1. Predictable in advance

You know in advance that there will be brief but heavy healing stress and Shield Wall can help (in extreme cases like Sarth+3, the fight requires timed uses of cooldowns or you won’t make it).

This could be some badass boss ability. It could be that there’s a period of extremely heavy but predictable damage (e.g. an enrage). It might even be that the pull is particularly tricky. Or there’s a period which is very threat sensitive (i.e. so if you take less damage then your healers are less likely to pull healing aggro).

In any case you can discuss it in advance and work out some kind of cooldown use order. If you do this,  watch out for people being unexpectedly taken out of action and report this pretty smartly. A healer who’s died in a flame wave can’t use a cooldown … unless someone else uses an emergency battle res to get them back up.

Don’t forget that you can use Shield Wall when you pull if the pull is the most stressful part of the fight.

Try to think through fights where you have died before due to spike damage. Was any of that damage predictable? Ask your healers for their suggestions also. If there are, Shield Wall will soften the blow.

2/ Unpredictable, but you saw it coming and had time to think

The fight is not going as planned. You have to change tactics on the fly. You can see that you are imminently about to take a lot of extra damage and you know the healers probably weren’t expecting it. Use Shield Wall.

Examples:

  • Unexpected change in tanking orders – maybe one of the other tanks died and you’re picking up their assignment on the fly.
  • One of the healers died or is out of action. You can buy some time to help the healers adjust.
  • The boss is almost dead! But there are no healers up. Can you survive for just a few seconds longer to get the kill?
  • It’s a progression fight. What’s that void zone doing? Wait, is that add meant to be there? (i.e. you don’t know the fight well, but you can see some heavy damage coming.)

This is where Shield Wall truly shines and a lot of tanks are so busy fire fighting that they don’t think to use it.

If you have more time to discuss the situation (maybe you have some time in hand before the next bout of heavy damage) then it may be that someone else will offer to use their cooldown first.

I was thinking of this the other night when we had a main tank disconnect while fighting XT-002. I was only tanking one add at the time  and I saw the boss turn to the raid, so I charged in, hit Shield Wall, taunted it back and yelled on teamspeak that I was taking him. The other off tank spotted what I was doing, grabbed my add, and took it off somewhere (I may have mentioned before how awesome she is).  We killed him. It may well be that the healers noticed immediately – they’re pretty good – but the initial healing assignments wouldn’t have had me on the boss, so why not make their lives a bit easier when you can? Tanking is a joint effort, after all.

Point is, it can all happen very quickly. By the time most people had noticed the boss was loose, it was already under control again.

3/ Emergency

Usually signified by your rapidly dipping health bar catching your eye, accompanied by thought process along the lines of, “Argh, I am dying!!!”.

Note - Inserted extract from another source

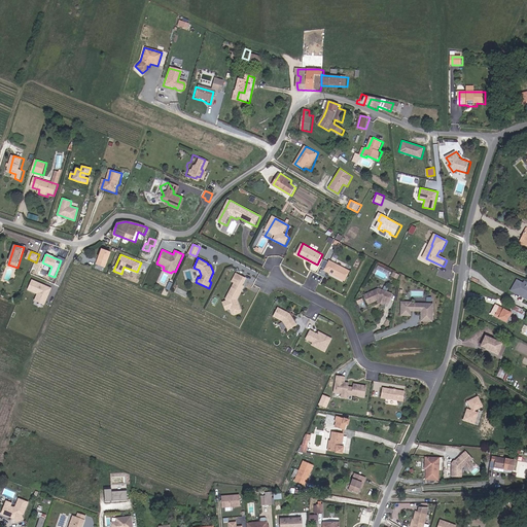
[(109,261),(100,258),(98,265),(106,269),(109,261)]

You don’t have a lot of time to think. You may not even know exactly what happened. All you know is that if things look to be going south and your cooldowns are still up, and there’s a chance of saving the fight, you might as well blow them. This is reasonable with a 5 min cooldown. Back when it was on a 30 min timer, you might have been keener to save it.

Maybe the Shield Wall will help. Maybe all the other cooldowns that people are probably dropping on you will help too. The key with emergencies is that since you don’t really know what happened, you’re just pressing buttons blindly and hoping for the best. Maybe it’ll be that day.